Minolta's pocketable late-1990s APS compact — 22-66mm 3x zoom, 160g, auto exposure with subject modes.
The Minolta Vectis 3000 was a small compact zoom camera in Minolta's Vectis series for the Advanced Photo System, made in China in the late 1990s as the APS compact range expanded beyond the original 1996 launch models. Despite the similar name it is a different, smaller camera than the earlier Vectis 30.
Its lens is a 22-66mm 3x zoom at f/5.9-9.3, with autofocus set by half-pressing the shutter release and automatic exposure metered by a dual-segment meter over an EV 4-17 range at ISO 200. Shutter speeds run 8s to 1/500s, the flash recycles in 0.7s and reaches about 5m at wide angle with ISO 400 film, and modes include auto flash with red-eye reduction, landscape, night portrait, forced flash, self-timer and date/title imprinting. It accepts APS films from ISO 25 to 3200, works with the Vectis remote controller, weighs 160g and runs on a CR2 cell.
At 102mm wide and 160g it is a genuinely pocketable zoom compact, well suited to casual carry-everywhere snapshooting in its day; the slow lens means it leans on flash indoors, while the landscape and night-portrait modes cover the common tricky scenes without any settings knowledge.

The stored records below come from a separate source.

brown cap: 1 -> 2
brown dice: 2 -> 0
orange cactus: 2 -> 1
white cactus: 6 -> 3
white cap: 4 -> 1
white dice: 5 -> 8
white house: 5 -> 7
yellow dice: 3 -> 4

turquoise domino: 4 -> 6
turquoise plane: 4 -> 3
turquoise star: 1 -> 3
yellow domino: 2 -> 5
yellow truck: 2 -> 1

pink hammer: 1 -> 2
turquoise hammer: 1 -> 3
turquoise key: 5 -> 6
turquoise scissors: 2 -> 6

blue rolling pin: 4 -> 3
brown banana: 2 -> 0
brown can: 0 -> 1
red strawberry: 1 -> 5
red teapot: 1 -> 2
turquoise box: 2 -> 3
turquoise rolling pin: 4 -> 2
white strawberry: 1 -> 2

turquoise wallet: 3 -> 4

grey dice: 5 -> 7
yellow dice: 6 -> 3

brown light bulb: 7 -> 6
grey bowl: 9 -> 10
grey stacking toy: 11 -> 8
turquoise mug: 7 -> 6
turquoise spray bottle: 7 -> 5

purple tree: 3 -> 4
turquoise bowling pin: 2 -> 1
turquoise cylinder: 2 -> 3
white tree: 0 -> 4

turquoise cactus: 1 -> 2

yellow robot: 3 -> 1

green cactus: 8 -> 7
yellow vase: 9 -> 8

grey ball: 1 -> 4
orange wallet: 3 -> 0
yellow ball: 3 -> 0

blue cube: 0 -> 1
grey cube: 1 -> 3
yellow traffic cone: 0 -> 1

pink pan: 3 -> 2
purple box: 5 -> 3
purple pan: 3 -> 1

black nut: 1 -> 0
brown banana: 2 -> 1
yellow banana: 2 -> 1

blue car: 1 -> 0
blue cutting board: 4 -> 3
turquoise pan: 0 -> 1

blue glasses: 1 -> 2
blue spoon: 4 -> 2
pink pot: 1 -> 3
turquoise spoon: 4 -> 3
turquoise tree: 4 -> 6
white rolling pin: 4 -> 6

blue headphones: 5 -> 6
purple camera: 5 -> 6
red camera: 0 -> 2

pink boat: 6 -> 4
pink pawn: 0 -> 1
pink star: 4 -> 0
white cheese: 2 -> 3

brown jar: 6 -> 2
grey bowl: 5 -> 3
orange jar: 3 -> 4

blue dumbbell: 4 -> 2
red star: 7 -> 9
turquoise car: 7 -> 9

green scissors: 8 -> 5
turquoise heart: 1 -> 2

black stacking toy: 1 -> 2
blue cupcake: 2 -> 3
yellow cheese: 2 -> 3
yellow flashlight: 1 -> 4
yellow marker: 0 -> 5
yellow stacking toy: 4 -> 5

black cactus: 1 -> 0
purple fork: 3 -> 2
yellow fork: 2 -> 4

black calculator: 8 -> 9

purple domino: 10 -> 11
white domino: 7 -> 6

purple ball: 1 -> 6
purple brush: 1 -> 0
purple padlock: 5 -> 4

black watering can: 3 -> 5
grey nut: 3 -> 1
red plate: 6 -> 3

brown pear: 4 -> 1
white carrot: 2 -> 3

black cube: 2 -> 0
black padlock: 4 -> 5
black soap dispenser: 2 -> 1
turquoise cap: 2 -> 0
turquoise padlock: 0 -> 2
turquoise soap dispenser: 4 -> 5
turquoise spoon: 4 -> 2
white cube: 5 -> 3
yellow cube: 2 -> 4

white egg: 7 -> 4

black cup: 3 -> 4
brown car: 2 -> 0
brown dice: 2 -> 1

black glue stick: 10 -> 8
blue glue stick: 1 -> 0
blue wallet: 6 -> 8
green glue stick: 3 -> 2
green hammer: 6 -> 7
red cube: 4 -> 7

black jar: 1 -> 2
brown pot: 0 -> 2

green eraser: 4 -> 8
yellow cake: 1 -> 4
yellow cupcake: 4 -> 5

APS film has been discontinued since 2011, so the Vectis 3000 can only expose expired stock and many examples sell as display pieces. It is fully battery-dependent: with a fresh CR2 fitted, check the camera powers on, the zoom and motor wind run, the flash recycles quickly, and the rear LCD segments all display; also confirm the electric film door opens after rewind.